(Collected data entries)
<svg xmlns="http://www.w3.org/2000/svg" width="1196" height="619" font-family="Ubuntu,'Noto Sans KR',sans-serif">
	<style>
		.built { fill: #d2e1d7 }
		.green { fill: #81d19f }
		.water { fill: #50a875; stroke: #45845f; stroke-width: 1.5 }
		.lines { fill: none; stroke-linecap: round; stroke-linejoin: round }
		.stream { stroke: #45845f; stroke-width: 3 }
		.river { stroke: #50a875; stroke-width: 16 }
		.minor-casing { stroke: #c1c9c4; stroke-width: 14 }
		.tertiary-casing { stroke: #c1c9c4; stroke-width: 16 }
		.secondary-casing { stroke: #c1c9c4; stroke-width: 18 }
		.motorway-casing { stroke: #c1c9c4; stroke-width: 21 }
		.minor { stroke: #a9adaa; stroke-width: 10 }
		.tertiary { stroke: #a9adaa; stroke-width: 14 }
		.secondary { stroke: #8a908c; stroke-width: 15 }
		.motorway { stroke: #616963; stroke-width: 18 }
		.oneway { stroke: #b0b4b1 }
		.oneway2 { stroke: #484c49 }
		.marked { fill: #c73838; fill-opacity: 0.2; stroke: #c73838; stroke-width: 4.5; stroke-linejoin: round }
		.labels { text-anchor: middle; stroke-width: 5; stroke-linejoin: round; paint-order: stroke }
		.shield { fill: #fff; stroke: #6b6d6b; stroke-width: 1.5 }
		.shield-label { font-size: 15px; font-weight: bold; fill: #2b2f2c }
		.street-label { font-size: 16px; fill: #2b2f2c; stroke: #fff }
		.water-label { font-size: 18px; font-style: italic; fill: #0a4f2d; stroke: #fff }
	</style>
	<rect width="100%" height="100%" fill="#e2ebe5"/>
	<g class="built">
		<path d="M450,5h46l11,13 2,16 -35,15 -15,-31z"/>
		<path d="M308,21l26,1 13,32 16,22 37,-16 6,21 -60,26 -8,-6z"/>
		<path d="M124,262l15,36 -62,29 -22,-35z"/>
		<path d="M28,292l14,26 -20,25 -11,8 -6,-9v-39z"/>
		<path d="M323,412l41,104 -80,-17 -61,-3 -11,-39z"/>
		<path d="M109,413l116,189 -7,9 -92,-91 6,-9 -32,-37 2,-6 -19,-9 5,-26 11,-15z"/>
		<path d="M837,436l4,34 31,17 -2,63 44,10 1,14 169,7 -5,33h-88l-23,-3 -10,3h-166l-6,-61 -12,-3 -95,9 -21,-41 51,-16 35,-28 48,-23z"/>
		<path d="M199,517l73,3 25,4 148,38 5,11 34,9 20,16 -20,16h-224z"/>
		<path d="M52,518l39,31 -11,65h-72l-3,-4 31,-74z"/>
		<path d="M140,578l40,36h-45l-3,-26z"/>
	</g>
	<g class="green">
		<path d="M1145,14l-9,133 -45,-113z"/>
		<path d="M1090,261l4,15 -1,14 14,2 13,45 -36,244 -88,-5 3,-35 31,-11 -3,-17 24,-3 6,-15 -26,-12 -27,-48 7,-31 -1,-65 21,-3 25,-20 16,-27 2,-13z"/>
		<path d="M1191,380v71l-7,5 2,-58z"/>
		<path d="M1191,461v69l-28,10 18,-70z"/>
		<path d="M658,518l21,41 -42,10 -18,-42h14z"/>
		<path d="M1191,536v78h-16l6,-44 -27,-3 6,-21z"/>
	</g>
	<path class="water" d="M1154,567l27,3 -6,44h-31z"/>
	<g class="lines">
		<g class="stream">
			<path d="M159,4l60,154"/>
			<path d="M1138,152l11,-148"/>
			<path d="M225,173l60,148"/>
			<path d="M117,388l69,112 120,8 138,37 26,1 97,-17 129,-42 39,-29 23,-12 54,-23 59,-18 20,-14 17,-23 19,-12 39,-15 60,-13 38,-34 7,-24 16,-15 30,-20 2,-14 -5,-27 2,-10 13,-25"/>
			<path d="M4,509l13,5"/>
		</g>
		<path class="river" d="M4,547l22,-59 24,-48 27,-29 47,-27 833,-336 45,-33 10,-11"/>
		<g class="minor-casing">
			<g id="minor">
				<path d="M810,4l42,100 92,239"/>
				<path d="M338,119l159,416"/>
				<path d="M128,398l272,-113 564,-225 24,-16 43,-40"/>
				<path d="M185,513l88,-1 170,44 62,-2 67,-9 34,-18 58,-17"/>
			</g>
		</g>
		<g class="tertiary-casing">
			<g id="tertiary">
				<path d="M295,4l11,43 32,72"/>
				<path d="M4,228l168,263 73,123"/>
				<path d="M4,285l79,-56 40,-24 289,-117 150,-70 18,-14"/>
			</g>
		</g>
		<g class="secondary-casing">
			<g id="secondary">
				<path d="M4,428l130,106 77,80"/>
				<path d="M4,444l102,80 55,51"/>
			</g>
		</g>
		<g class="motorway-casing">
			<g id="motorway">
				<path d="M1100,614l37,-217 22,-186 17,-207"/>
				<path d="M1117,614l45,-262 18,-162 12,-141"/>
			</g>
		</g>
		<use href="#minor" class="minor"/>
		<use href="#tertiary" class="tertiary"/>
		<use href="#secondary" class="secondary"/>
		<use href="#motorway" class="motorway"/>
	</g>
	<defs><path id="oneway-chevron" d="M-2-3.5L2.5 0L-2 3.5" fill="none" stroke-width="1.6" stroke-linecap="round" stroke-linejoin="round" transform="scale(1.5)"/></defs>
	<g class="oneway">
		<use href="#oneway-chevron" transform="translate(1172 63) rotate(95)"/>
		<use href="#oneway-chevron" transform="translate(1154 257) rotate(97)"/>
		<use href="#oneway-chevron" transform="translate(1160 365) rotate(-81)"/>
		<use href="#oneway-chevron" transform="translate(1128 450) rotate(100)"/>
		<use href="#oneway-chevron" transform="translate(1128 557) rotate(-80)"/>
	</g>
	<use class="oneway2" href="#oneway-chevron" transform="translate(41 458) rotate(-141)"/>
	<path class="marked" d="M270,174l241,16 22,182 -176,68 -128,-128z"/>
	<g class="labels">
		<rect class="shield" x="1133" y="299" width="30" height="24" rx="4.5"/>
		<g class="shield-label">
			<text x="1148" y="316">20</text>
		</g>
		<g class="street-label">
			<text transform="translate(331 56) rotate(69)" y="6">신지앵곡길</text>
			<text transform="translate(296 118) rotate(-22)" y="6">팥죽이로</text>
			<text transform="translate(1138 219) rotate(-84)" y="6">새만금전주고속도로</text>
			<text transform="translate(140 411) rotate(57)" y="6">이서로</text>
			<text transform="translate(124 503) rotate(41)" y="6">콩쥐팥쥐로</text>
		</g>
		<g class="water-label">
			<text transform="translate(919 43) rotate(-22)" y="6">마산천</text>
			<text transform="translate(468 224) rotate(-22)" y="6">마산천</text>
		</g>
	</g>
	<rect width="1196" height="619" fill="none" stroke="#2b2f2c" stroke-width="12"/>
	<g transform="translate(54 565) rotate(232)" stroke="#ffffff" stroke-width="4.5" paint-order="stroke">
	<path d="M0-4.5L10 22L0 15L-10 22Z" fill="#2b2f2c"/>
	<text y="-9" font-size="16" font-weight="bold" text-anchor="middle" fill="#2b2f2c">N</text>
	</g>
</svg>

WORK TO BE COMPLETED: Reproduce the entries above in full, precisely as written.

FINISHED TASK:
<svg xmlns="http://www.w3.org/2000/svg" width="1196" height="619" font-family="Ubuntu,'Noto Sans KR',sans-serif">
	<style>
		.built { fill: #d2e1d7 }
		.green { fill: #81d19f }
		.water { fill: #50a875; stroke: #45845f; stroke-width: 1.5 }
		.lines { fill: none; stroke-linecap: round; stroke-linejoin: round }
		.stream { stroke: #45845f; stroke-width: 3 }
		.river { stroke: #50a875; stroke-width: 16 }
		.minor-casing { stroke: #c1c9c4; stroke-width: 14 }
		.tertiary-casing { stroke: #c1c9c4; stroke-width: 16 }
		.secondary-casing { stroke: #c1c9c4; stroke-width: 18 }
		.motorway-casing { stroke: #c1c9c4; stroke-width: 21 }
		.minor { stroke: #a9adaa; stroke-width: 10 }
		.tertiary { stroke: #a9adaa; stroke-width: 14 }
		.secondary { stroke: #8a908c; stroke-width: 15 }
		.motorway { stroke: #616963; stroke-width: 18 }
		.oneway { stroke: #b0b4b1 }
		.oneway2 { stroke: #484c49 }
		.marked { fill: #c73838; fill-opacity: 0.2; stroke: #c73838; stroke-width: 4.5; stroke-linejoin: round }
		.labels { text-anchor: middle; stroke-width: 5; stroke-linejoin: round; paint-order: stroke }
		.shield { fill: #fff; stroke: #6b6d6b; stroke-width: 1.5 }
		.shield-label { font-size: 15px; font-weight: bold; fill: #2b2f2c }
		.street-label { font-size: 16px; fill: #2b2f2c; stroke: #fff }
		.water-label { font-size: 18px; font-style: italic; fill: #0a4f2d; stroke: #fff }
	</style>
	<rect width="100%" height="100%" fill="#e2ebe5"/>
	<g class="built">
		<path d="M450,5h46l11,13 2,16 -35,15 -15,-31z"/>
		<path d="M308,21l26,1 13,32 16,22 37,-16 6,21 -60,26 -8,-6z"/>
		<path d="M124,262l15,36 -62,29 -22,-35z"/>
		<path d="M28,292l14,26 -20,25 -11,8 -6,-9v-39z"/>
		<path d="M323,412l41,104 -80,-17 -61,-3 -11,-39z"/>
		<path d="M109,413l116,189 -7,9 -92,-91 6,-9 -32,-37 2,-6 -19,-9 5,-26 11,-15z"/>
		<path d="M837,436l4,34 31,17 -2,63 44,10 1,14 169,7 -5,33h-88l-23,-3 -10,3h-166l-6,-61 -12,-3 -95,9 -21,-41 51,-16 35,-28 48,-23z"/>
		<path d="M199,517l73,3 25,4 148,38 5,11 34,9 20,16 -20,16h-224z"/>
		<path d="M52,518l39,31 -11,65h-72l-3,-4 31,-74z"/>
		<path d="M140,578l40,36h-45l-3,-26z"/>
	</g>
	<g class="green">
		<path d="M1145,14l-9,133 -45,-113z"/>
		<path d="M1090,261l4,15 -1,14 14,2 13,45 -36,244 -88,-5 3,-35 31,-11 -3,-17 24,-3 6,-15 -26,-12 -27,-48 7,-31 -1,-65 21,-3 25,-20 16,-27 2,-13z"/>
		<path d="M1191,380v71l-7,5 2,-58z"/>
		<path d="M1191,461v69l-28,10 18,-70z"/>
		<path d="M658,518l21,41 -42,10 -18,-42h14z"/>
		<path d="M1191,536v78h-16l6,-44 -27,-3 6,-21z"/>
	</g>
	<path class="water" d="M1154,567l27,3 -6,44h-31z"/>
	<g class="lines">
		<g class="stream">
			<path d="M159,4l60,154"/>
			<path d="M1138,152l11,-148"/>
			<path d="M225,173l60,148"/>
			<path d="M117,388l69,112 120,8 138,37 26,1 97,-17 129,-42 39,-29 23,-12 54,-23 59,-18 20,-14 17,-23 19,-12 39,-15 60,-13 38,-34 7,-24 16,-15 30,-20 2,-14 -5,-27 2,-10 13,-25"/>
			<path d="M4,509l13,5"/>
		</g>
		<path class="river" d="M4,547l22,-59 24,-48 27,-29 47,-27 833,-336 45,-33 10,-11"/>
		<g class="minor-casing">
			<g id="minor">
				<path d="M810,4l42,100 92,239"/>
				<path d="M338,119l159,416"/>
				<path d="M128,398l272,-113 564,-225 24,-16 43,-40"/>
				<path d="M185,513l88,-1 170,44 62,-2 67,-9 34,-18 58,-17"/>
			</g>
		</g>
		<g class="tertiary-casing">
			<g id="tertiary">
				<path d="M295,4l11,43 32,72"/>
				<path d="M4,228l168,263 73,123"/>
				<path d="M4,285l79,-56 40,-24 289,-117 150,-70 18,-14"/>
			</g>
		</g>
		<g class="secondary-casing">
			<g id="secondary">
				<path d="M4,428l130,106 77,80"/>
				<path d="M4,444l102,80 55,51"/>
			</g>
		</g>
		<g class="motorway-casing">
			<g id="motorway">
				<path d="M1100,614l37,-217 22,-186 17,-207"/>
				<path d="M1117,614l45,-262 18,-162 12,-141"/>
			</g>
		</g>
		<use href="#minor" class="minor"/>
		<use href="#tertiary" class="tertiary"/>
		<use href="#secondary" class="secondary"/>
		<use href="#motorway" class="motorway"/>
	</g>
	<defs><path id="oneway-chevron" d="M-2-3.5L2.5 0L-2 3.5" fill="none" stroke-width="1.6" stroke-linecap="round" stroke-linejoin="round" transform="scale(1.5)"/></defs>
	<g class="oneway">
		<use href="#oneway-chevron" transform="translate(1172 63) rotate(95)"/>
		<use href="#oneway-chevron" transform="translate(1154 257) rotate(97)"/>
		<use href="#oneway-chevron" transform="translate(1160 365) rotate(-81)"/>
		<use href="#oneway-chevron" transform="translate(1128 450) rotate(100)"/>
		<use href="#oneway-chevron" transform="translate(1128 557) rotate(-80)"/>
	</g>
	<use class="oneway2" href="#oneway-chevron" transform="translate(41 458) rotate(-141)"/>
	<path class="marked" d="M270,174l241,16 22,182 -176,68 -128,-128z"/>
	<g class="labels">
		<rect class="shield" x="1133" y="299" width="30" height="24" rx="4.5"/>
		<g class="shield-label">
			<text x="1148" y="316">20</text>
		</g>
		<g class="street-label">
			<text transform="translate(331 56) rotate(69)" y="6">신지앵곡길</text>
			<text transform="translate(296 118) rotate(-22)" y="6">팥죽이로</text>
			<text transform="translate(1138 219) rotate(-84)" y="6">새만금전주고속도로</text>
			<text transform="translate(140 411) rotate(57)" y="6">이서로</text>
			<text transform="translate(124 503) rotate(41)" y="6">콩쥐팥쥐로</text>
		</g>
		<g class="water-label">
			<text transform="translate(919 43) rotate(-22)" y="6">마산천</text>
			<text transform="translate(468 224) rotate(-22)" y="6">마산천</text>
		</g>
	</g>
	<rect width="1196" height="619" fill="none" stroke="#2b2f2c" stroke-width="12"/>
	<g transform="translate(54 565) rotate(232)" stroke="#ffffff" stroke-width="4.5" paint-order="stroke">
	<path d="M0-4.5L10 22L0 15L-10 22Z" fill="#2b2f2c"/>
	<text y="-9" font-size="16" font-weight="bold" text-anchor="middle" fill="#2b2f2c">N</text>
	</g>
</svg>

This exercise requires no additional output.